Day 1
Fantasy The Series Eps. 1 : The KnightSiang itu di arena pertarungan di sisi barat Istana tampak ramai oleh pelayan perempuan dan beberapa penjaga yang sedang tidak bertugas. Mereka ingin melihat pangeran muda mereka berlatih pedang bersama salah satu ajudannya. Dan tentu saja, suara riuh paling kencang terdengar dari kumpulan pelayan perempuan.
“Ah, Pangeran Min benar-benar tampan.”
“Andai saja aku seorang putri, mungkin aku bisa mendapatkan kesempatan bersamanya.”
“Tampan, baik hati dan pandai bertarung. Dia sempurna.”
Jisoo menaikkan sebelah alisnya mendengar celotehan pelayan lain di belakangnya. Ia bisa merasakan aura berbunga-bunga dan pelangi di udara dari mereka. Tipikal pelayan yang kasmaran dengan tuannya.
Menjijikkan.
Ia menyilangkan kedua tangannya didepan dada. Pikirannya kembali ke saat setelah mereka keluar dari kantor Jaeri dan berkumpul di tempat parkir.
“Ada sesuatu yang aneh,” ujar Seokjin tiba-tiba. Wajahnya serius. Ia menatap Namjoon lurus-lurus, seolah berusaha menyampaikan sesuatu lewat tatapannya.
Namjoon mengangguk.
“Apa maksudmu?” tanya Taehyung sambil menggaruk-garuk belakang kepalanya. Mengapa dua orang itu harus bermain telepati begitu, sih?
Jungkook dan Jaeri yang bersandar di pintu mobi juga ikut menatap Seokjin tak mengerti.
“Karena kalian hanya bekerja di lapangan, kalian tidak pernah bertemu dengan Jaeri.” Seokjin menyuruh seluruh orang masuk ke mobilnya sebelum berujar, “Dia tak pernah memberi kita waktu.

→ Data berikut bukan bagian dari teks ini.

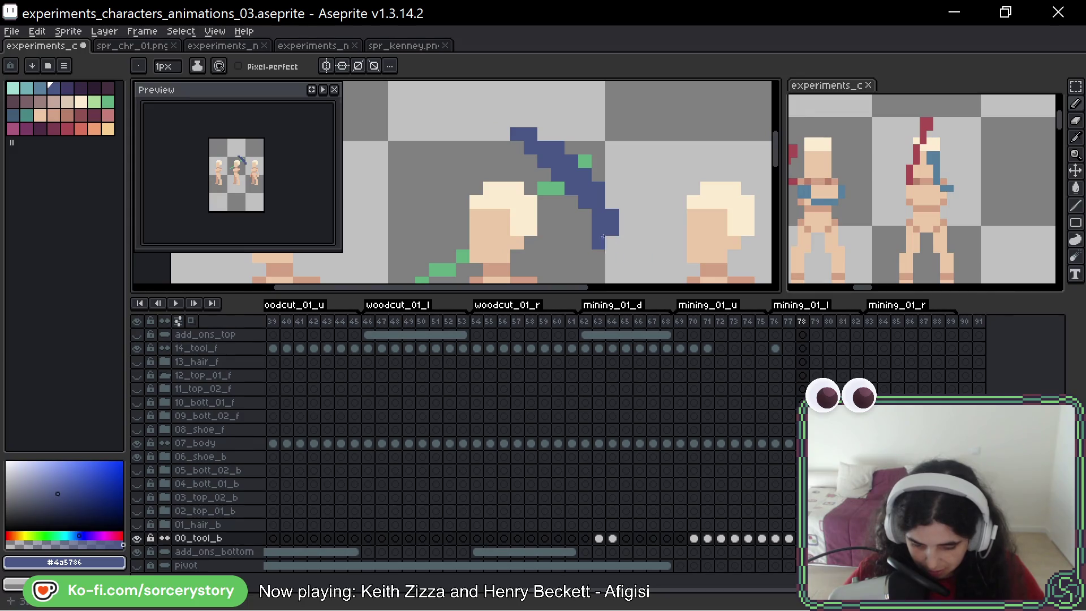
scroll(650, 222, "down", 5)
key("Left")
key("Right")
key("Right")
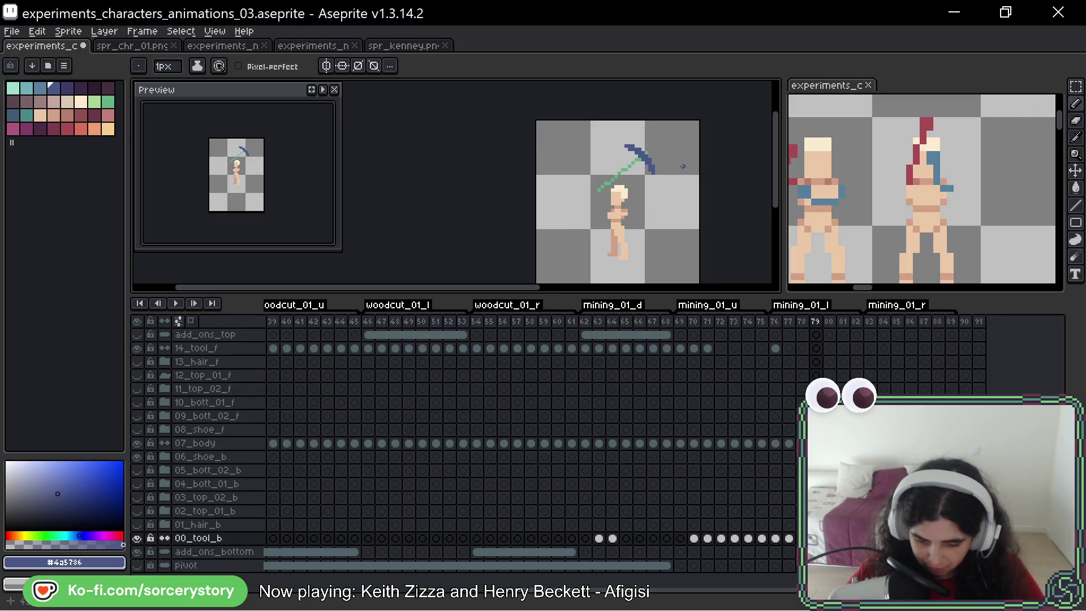
Step: Step through frames 78–80, comparing against frame 79, and settle on frame 80
key("Left")
key("Right")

Maksudku, jika dia ingin kita menyelesaikan misi, dia ingin kita melakukan secepatnya.”
Yang pertama kali menyadari maksud Seokjin adalah Jisoo. “Jadi, menurut kalian ada yang aneh jika Jaeri memberikan waktu satu minggu untuk misi ini, begitu?”
“Bingo!” Namjoon membentuk tangannya menjadi pistol dan seolah menembak Jisoo.
Seokjin tampak berpikir keras. “Dia tak pernah memberi kita waktu lebih dari tiga hari. Mengapa sekarang justru dia memberi kita waktu seminggu?”
“Padahal jika dia mau kita bisa langsung melenyapkan laki-laki itu sebelum matahari terbit besok pagi.” timpal Namjoon.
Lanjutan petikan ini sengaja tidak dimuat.